Schools and Universities: accessibility of face-to-face courses

 

 
In 2019, French universities and colleges still have a long way to go in terms of accessibility of courses in face-to-face and distance. In fact, foreign students, students with disabilities motor or not have often only access to certain digital courses and / or have to manage by themselves. However, thanks to digital, the accessibility of courses should be facilitated and grow more and more So, what are the stakes and challenges of accessibility of today’s classes?
 

Course accessibility in French Universities and Schools today

The digitalisation and accessibility of courses in French universities and colleges is today improving, but there are small changes. What is face-to-face learning and why to refocus on course accessibility?
According to BPI.fr, face-to-face training is a term used to « designate the moment when people who take training are gathered in the same place with a trainer. In-class training corresponds to the traditional training mode, according to a masterful mode and for a predetermined duration « .
 
Thus, university education is still too traditional and often not adapted to so-called atypical profiles. Everything has to be done in a positive note. This is indeed a triple issue, concerning both the challenges of digital, globalisation and disability situations.
 
Here is the current overview of French university situation on this subject:
The University Bordeaux Montaigne has been « committed for several years in Distance Training FAD. It offers training designed by university teachers and validated by the same diplomas as face-to-face teaching.  »
The Institute of Distance Learning (IED) of Paris 8 University « allows you to follow university courses if you cannot attend traditional face-to-face learning. »
 
Another example, at the University of Lorraine, a licence degree can be accessible both in face-to-face in (in one year) or e-learning (in one or two years).
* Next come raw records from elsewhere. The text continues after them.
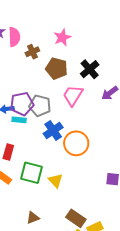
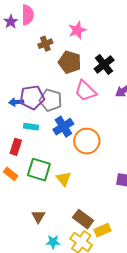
pink semicircle: (14, 37) -> (28, 15), moved
pink trapezoid: (73, 95) -> (85, 91), turned -80
cyan rectangle: (19, 120) -> (31, 127), moved
brown triangle: (33, 218) -> (38, 216), turned -40

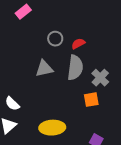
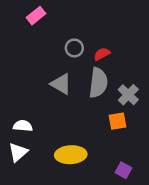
gray triangle: (44, 69) -> (61, 84), turned 42
white semicircle: (12, 104) -> (23, 126), turned 140

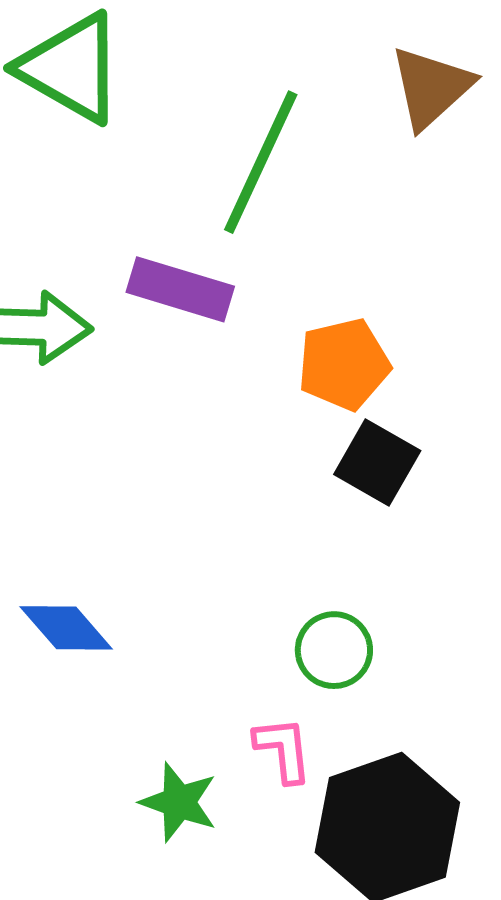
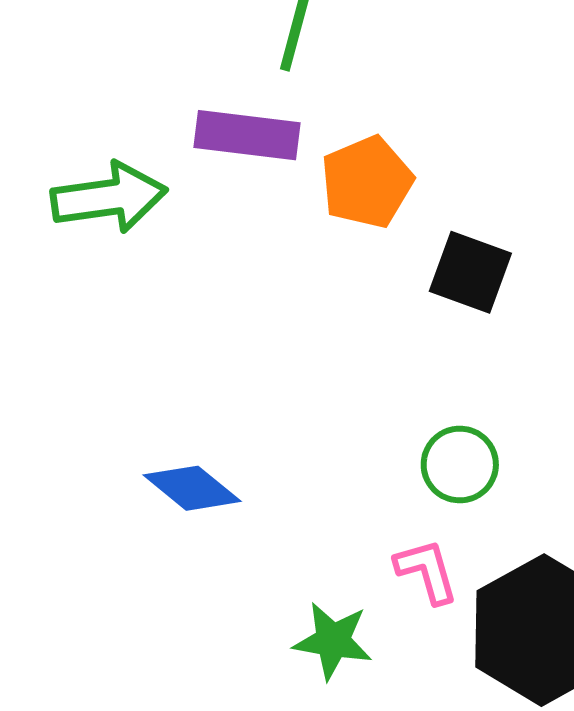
orange pentagon: (344, 364) -> (367, 182), moved

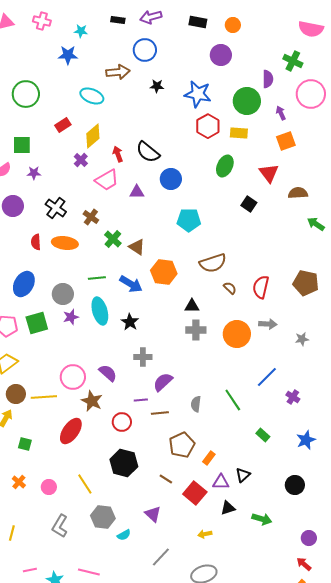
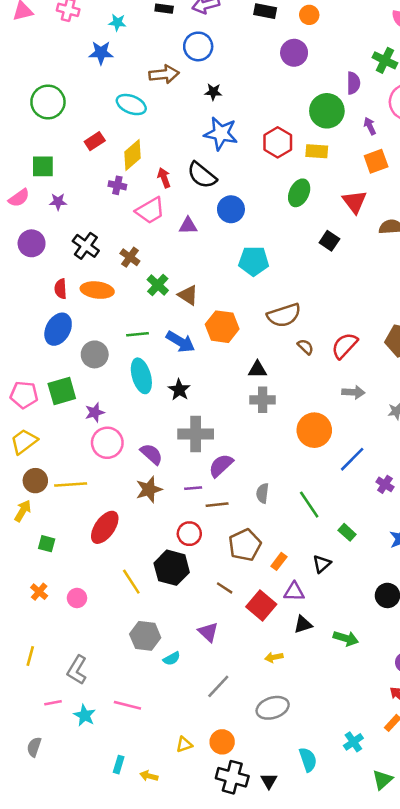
blue star: (198, 94) -> (221, 134), moved
purple cross: (81, 160) -> (117, 185), turned -32
blue ellipse: (24, 284) -> (58, 329), moved
red semicircle: (261, 287) -> (345, 346), turned 30
purple star: (71, 317) -> (95, 412), moved
orange circle: (237, 334) -> (314, 430), moved
gray cross: (143, 357) -> (196, 434), size x1.5
pink circle: (73, 377) -> (107, 443), moved
green line: (233, 400) -> (309, 505), moved
brown star: (92, 401) -> (149, 489), moved, turned 30
red circle: (122, 422) -> (189, 534), moved
black triangle: (243, 475) -> (322, 564), moved
yellow line: (85, 484) -> (131, 582), moved
gray L-shape: (60, 526) -> (77, 670), moved

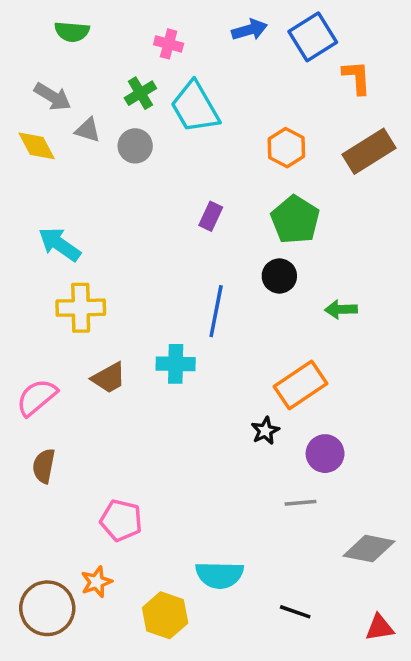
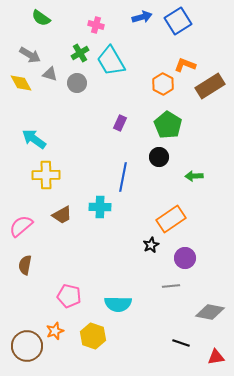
green semicircle: (72, 32) -> (41, 18), turned 30
orange L-shape: (357, 77) -> (185, 65), moved, turned -65
cyan semicircle: (220, 575) -> (118, 304), moved
black line: (295, 612) -> (181, 343), moved
yellow hexagon: (165, 615) -> (93, 336), moved

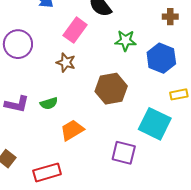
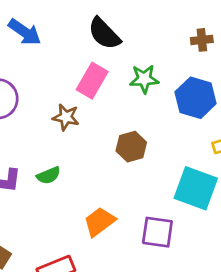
pink rectangle: (75, 30) -> (92, 81), moved
brown hexagon: (111, 89) -> (131, 147), size x0.7
orange trapezoid: (72, 130) -> (99, 222), moved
Exams take place in Nancy: « In e-learning: for each teaching unit, students are accompanied by referees, via an e-learning platform. A grouping session of one week takes place in Nancy during the first semester.
These various examples show that universities only focus on making distance learning accessible.
 
Therefore, they should also now focus on the course’s accessibility in classrooms.
 

Making courses accessible: an issue of diversification and practices

In fact, accessibility of face-to-face courses has many challenges. It is a matter of adapting for different profiles already existing contents and course material. In order for all students to follow, it is necessary to diversify the materials. For example, with written course materials, photos, videos, diagrams, case studies, exercises, multiple-choice questions
 
The aim being that everyone can appropriate the knowledge according to the learning method that suits them the best.
Ideally, accessibility of face-to-face courses should support knowledge, interactions between students and pedagogical follow-up.
 
In both face-to-face and distance learning, the accessibility of courses in schools and universities can be improved through common sense practices.
The goal is to optimise the face-to-face, known as « active pedagogy sessions ». It is necessary to break with a learning mode too « masterful », academic, simply face to face. The accessibility of dynamic and innovative courses would favour the « active » aspect.
 
A student with visual impairment from the Loire region explains that some adjustments to teaching methods would allow a better « learning comfort ». For example, we can easily imagine training rooms, courses, equipped with an IW (Interactive Whiteboard): the device records what is written on the board.
 
This device has several advantages:
Quality of writing
Audiovisual recording of the course
Retransmission on the student’s computer
 
This solution can be a real added value for all types of students.
 

Accessibility of courses: audiovisual and multilingual solutions

Finally, to meet the needs of students with diverse and varied profiles students who prefer an audiovisual learning mode, foreign students, students who require written support, students with disabilities many solutions are to be considered, and everything is still to be done in classroom sessions.
 
This includes subtitles for courses and approaches in different languages.
 
The Authôt solution is part of this process. Its automatic and manual transcription tool makes it possible to transform the audio into text and to obtain the subtitles.
In addition, we offer subtitle inlays to your course videos, thus meeting digital accessibility standards.
These are practical solutions that develop well in digital learning, remotely, but less developed in classrooms.
 
Some university courses are actually multilingual but the course materials are not being discussed. However, it is necessary to shed light on course accessibility at various levels.